Liu Caiyun, Ma Huachong, Qu Like, Wu Jian, Meng Lin, Shou Chengchao
Key Laboratory of Carcinogenesis and Translational Research (Ministry of Education), Beijing, China.
Hepatogastroenterology. 2012 Oct;59(119):2222-7. doi: 10.5754/hge12090.
BACKGROUND/AIMS: We aimed to evaluate whether elevated serum synuclein-gamma levels were of clinical significance as a serological marker in cancer diagnosis and monitoring.

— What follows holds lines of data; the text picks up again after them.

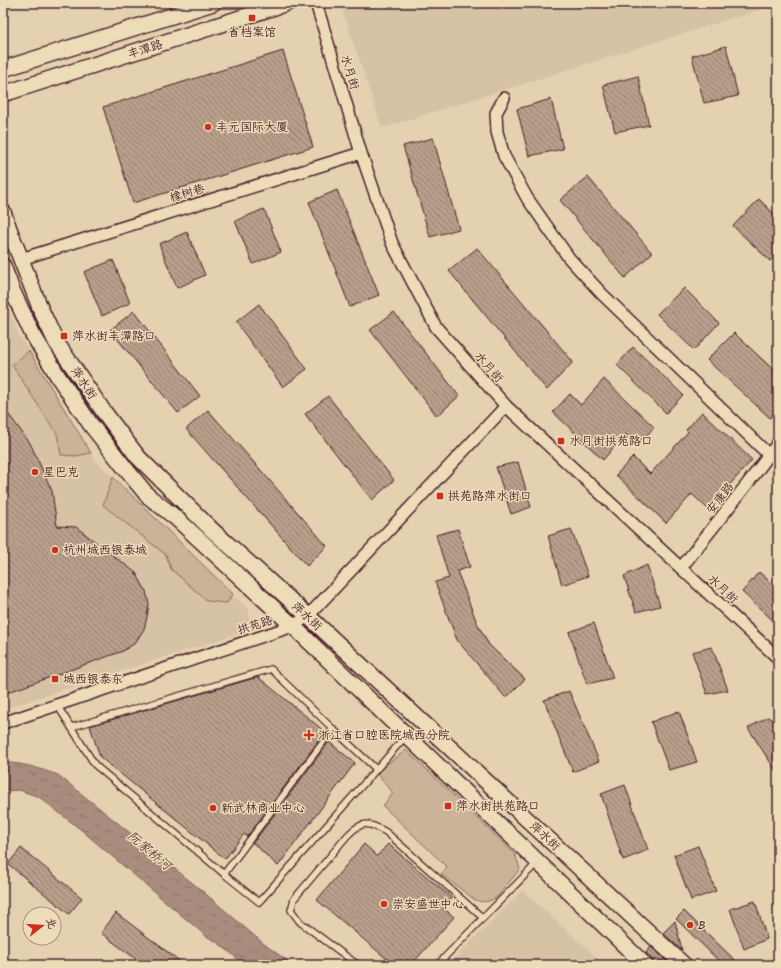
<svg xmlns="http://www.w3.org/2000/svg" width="781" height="968" font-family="Kalam,'LXGW WenKai TC',sans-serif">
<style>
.built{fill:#d6c2a5}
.grass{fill:#cab399;stroke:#8a6962}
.water{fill:url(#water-ripples);stroke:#83605c}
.building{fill:url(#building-back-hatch);stroke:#4a1f2b}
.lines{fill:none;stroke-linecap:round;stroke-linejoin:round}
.lane-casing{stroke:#4a1f2b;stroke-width:8}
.street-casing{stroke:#4a1f2b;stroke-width:14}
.secondary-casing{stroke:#4a1f2b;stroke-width:18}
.lane{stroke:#eddcb8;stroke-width:5.5}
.street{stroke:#eddcb8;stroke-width:11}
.secondary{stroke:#eddcb8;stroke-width:15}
.poi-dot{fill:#c8321e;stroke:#eddcb8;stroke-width:1.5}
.labels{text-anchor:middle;stroke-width:3;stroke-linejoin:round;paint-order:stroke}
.poi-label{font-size:12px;fill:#4a1f2b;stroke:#eddcb8;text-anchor:start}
.street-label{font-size:12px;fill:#4a1f2b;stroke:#eddcb8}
.water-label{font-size:13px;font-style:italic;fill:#664044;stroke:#eddcb8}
</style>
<defs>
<pattern id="water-ripples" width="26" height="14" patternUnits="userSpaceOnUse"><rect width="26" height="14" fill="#a98c7d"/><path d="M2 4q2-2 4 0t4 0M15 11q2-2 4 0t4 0" fill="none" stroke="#8c7267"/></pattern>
<pattern id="building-back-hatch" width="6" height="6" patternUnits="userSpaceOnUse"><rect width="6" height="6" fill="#b89f8b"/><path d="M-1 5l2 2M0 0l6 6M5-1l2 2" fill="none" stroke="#988172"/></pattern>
</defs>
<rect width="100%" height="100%" fill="#e3d1b0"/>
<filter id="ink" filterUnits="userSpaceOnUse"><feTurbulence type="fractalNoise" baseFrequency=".025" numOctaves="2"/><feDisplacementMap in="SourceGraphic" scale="8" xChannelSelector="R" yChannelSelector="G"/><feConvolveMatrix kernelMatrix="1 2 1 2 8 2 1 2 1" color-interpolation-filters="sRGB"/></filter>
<g filter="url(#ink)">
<path class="built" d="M345,3H778V4L382,128L343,11Z
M3,296L19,335L95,460L249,610V625L237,634L3,709Z
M523,890V891L605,965H448Z"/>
<path class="grass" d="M29,351L91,453L76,456L61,455L57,434L12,365Z
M113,477L233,594L227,603L207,601L171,569L166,555L103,505Z
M406,750L515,854L520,869L497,897C489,902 484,903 475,900L441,874L447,867L383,806L393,793L376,773Z"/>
<path class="water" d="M3,763C22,762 40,769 58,775L200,889L264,944L293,965H245L217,942L206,936L80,829L39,797L19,790L3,791Z"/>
<path class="building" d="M726,46L738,96L704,103L692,56Z
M283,51L313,147L133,203L103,107Z
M638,76L649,125L615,132L603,85Z
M551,99L563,149L529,156L517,109Z
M433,138L459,229L430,237L403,146Z
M588,177L652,253L625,278L560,200Z
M337,190L379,295L350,307L309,202Z
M759,199L778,218V252L770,261L733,226Z
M264,209L281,252L253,264L235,221Z
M187,232L205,275L177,288L159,244Z
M477,248L573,362L547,390L449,271Z
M113,260L130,303L102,316L84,272Z
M684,288L719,323L694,350L657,314Z
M259,304L307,369L283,387L236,322Z
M134,311L200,396L178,413L110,330Z
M394,312L459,396L437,416L370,330Z
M734,333L778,374V409L770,418L707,360Z
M633,347L683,395L666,413L617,365Z
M604,379L654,427L637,446L625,434L603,460L553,412L570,394L581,405Z
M328,396L394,480L372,500L305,414Z
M3,407L30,443L52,491L57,526L76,527L136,573L146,591L149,604L147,617L144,629L135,643L123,651L3,694Z
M208,410L327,546L307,566L186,429Z
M702,412L752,460L724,491L726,492L710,511L692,494L666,523L616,475L633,457L650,474L688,432L686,430Z
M518,462L531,507L511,514L496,467Z
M458,529L470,567L457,571L477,623L489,645L525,679L506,698L457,640L435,582L449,578L436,535Z
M571,529L588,576L562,585L548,536Z
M647,565L660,606L636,612L624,576Z
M759,572L778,589V625L742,592Z
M594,623L613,678L587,684L569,632Z
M712,647L728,690L707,694L692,652Z
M258,677L324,731L321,735L322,736L247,837L244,834L225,859L100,757L90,726Z
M569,691L599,761L573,772L544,700Z
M679,711L697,762L669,770L651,722Z
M768,717L778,724V774L748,728Z
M329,742L355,763L278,866L253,843Z
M625,785L648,850L623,860L601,794Z
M364,844L377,856L388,844L452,898L443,908L454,917L411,965H394L317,900Z
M698,846L716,891L691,900L674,855Z
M21,848L82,898L69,914L8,864Z
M755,901L767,939L744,949L730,909Z
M684,911L710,936L740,965H723L676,919Z
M116,913L185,965H144L101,933Z
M675,921L682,950L663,933Z
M651,947L671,965H654L653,962L651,959L646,953Z"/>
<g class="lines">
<g class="lane-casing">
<path id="lane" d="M57,705L95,765L224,874L333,729L271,669L72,727
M333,729L376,769
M224,874L259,902L406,736
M358,965L300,922L291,910L294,899L347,836C362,820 368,822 386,832L483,918
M437,965L538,862"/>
</g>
<g class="street-casing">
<path id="street" d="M316,3L361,153L392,243L436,327L506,406L778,658
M504,98L496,113L497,132L504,156L527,198L569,258L602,294L769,455
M21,259L361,153
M681,568L748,483L778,443
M3,723L293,626L308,616L506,406"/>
</g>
<g class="secondary-casing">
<path id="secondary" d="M3,69L213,3
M3,94L287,3
M3,212L11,234L41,310L56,342L104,412L138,457L212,530L308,616L684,965
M3,266L12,290L32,333L59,378L91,425L129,473L148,496L176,518L293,626L645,965"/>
</g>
<use href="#lane" class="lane"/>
<use href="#street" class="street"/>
<use href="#secondary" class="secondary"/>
</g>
</g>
<g class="poi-dot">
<rect x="248" y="14" width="8" height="8" rx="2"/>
<circle cx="208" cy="127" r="4"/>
<rect x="60" y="332" width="8" height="8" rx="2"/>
<rect x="557" y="437" width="8" height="8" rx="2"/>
<circle cx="35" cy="472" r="4"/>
<rect x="436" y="492" width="8" height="8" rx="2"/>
<circle cx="55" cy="550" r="4"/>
<rect x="51" y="675" width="8" height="8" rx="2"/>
<path d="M307 729h4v4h4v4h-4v4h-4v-4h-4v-4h4z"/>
<rect x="444" y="802" width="8" height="8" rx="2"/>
<circle cx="213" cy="808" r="4"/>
<circle cx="384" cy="904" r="4"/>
<circle cx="690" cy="925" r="4"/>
</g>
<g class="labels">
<g class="poi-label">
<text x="252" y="36" text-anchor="middle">省档案馆</text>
<text x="216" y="131">丰元国际大厦</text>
<text x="72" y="340">萍水街丰潭路口</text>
<text x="569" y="445">水月街拱苑路口</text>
<text x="43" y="476">星巴克</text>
<text x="448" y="500">拱苑路萍水街口</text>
<text x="63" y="554">杭州城西银泰城</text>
<text x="63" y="683">城西银泰东</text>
<text x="318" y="739">浙江省口腔医院城西分院</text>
<text x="456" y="810">萍水街拱苑路口</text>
<text x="221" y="812">新武林商业中心</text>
<text x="392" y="908">崇安盛世中心</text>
<text x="698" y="929">B</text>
</g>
<g class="street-label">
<text transform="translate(145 49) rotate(-18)" y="4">丰潭路</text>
<text transform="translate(350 72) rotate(73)" y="4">水月街</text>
<text transform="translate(187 193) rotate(-17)" y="4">橡树巷</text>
<text transform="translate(489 367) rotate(48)" y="4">水月街</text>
<text transform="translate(84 383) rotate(56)" y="4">萍水街</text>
<text transform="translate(720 498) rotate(-52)" y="4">安康路</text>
<text transform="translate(723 589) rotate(43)" y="4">水月街</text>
<text transform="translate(307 616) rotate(42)" y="4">萍水街</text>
<text transform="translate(255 625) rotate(-18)" y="4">拱苑路</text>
<text transform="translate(545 836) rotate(43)" y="4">萍水街</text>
</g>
<g class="water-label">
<text transform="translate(150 850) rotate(40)" y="5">阮家桥河</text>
</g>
</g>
<rect width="781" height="968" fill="none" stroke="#eddcb8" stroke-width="16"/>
<rect x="8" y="8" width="765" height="952" fill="none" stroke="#4a1f2b" stroke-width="1.5" filter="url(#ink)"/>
<g transform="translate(42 926) rotate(73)"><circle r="19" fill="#eddcb8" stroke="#ac9080"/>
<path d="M0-3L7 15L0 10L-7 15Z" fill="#c8321e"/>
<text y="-6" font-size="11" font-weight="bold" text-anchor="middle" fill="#4a1f2b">北</text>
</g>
</svg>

Pre-treatment serum synuclein-gamma levels of patients with gastrointestinal and esophageal squamous cell carcinomas, benign disease and healthy controls were analyzed by a specific sandwich ELISA for synuclein-gamma.
Statistically significant differences in serum synuclein-gamma levels between patients with colo rectal cancer, gastric adenocarcinomas, esophageal cancer and healthy individuals were observed (p<0.001). When a cut-off value for synuclein-gamma was determined at ≥4 ng/mL by receiver operating characteristic curves, sensitivity and specificity were 16.4% and 97.7% in colorectal cancer, 23.0% and 99.3% in gastric adenocarcinomas, and 19.5% and 98.7% in esophageal cancer, respectively. Compared with carcinoembryonic antigen and carbohydrate antigen 19-9, synuclein-gamma was more sensitive in early detection of colorectal cancer (17.3% vs. 9.6% and 7.5%), gastric adenocarcinomas (20.6% vs. 0% and 3.2%) and esophageal cancer (22.2% vs. 3.4% and 0%), respectively. A combined analysis of the above markers yielded incremental positive rates compared with anyone alone.
These results indicated that serum synuclein-gamma provided a promising diagnostic biomarker for early detection and was a complementary biomarker of carcinoembryonic antigen and/or CA19-9 in gastrointestinal and esophageal cancer.
背景/目的:我们旨在评估血清中突触核蛋白γ水平升高作为癌症诊断和监测的血清学标志物是否具有临床意义。
采用特异性夹心酶联免疫吸附测定法(ELISA)分析胃肠道和食管鳞状细胞癌患者、良性疾病患者及健康对照者治疗前血清中突触核蛋白γ的水平。
观察到结直肠癌、胃腺癌、食管癌患者与健康个体血清中突触核蛋白γ水平存在统计学显著差异(p<0.001)。通过受试者工作特征曲线将突触核蛋白γ的临界值确定为≥4 ng/mL时,结直肠癌的敏感性和特异性分别为16.4%和97.7%,胃腺癌分别为23.0%和99.3%,食管癌分别为19.5%和98.7%。与癌胚抗原和糖类抗原19-9相比,突触核蛋白γ在结直肠癌(17.3%对9.6%和7.5%)、胃腺癌(20.6%对0%和3.2%)和食管癌(22.2%对3.4 %和0%)的早期检测中更敏感。与单独使用任何一种标志物相比,上述标志物的联合分析提高了阳性率。
这些结果表明,血清突触核蛋白γ为早期检测提供了一种有前景的诊断生物标志物,并且是胃肠道和食管癌中癌胚抗原和/或CA19-9的补充生物标志物。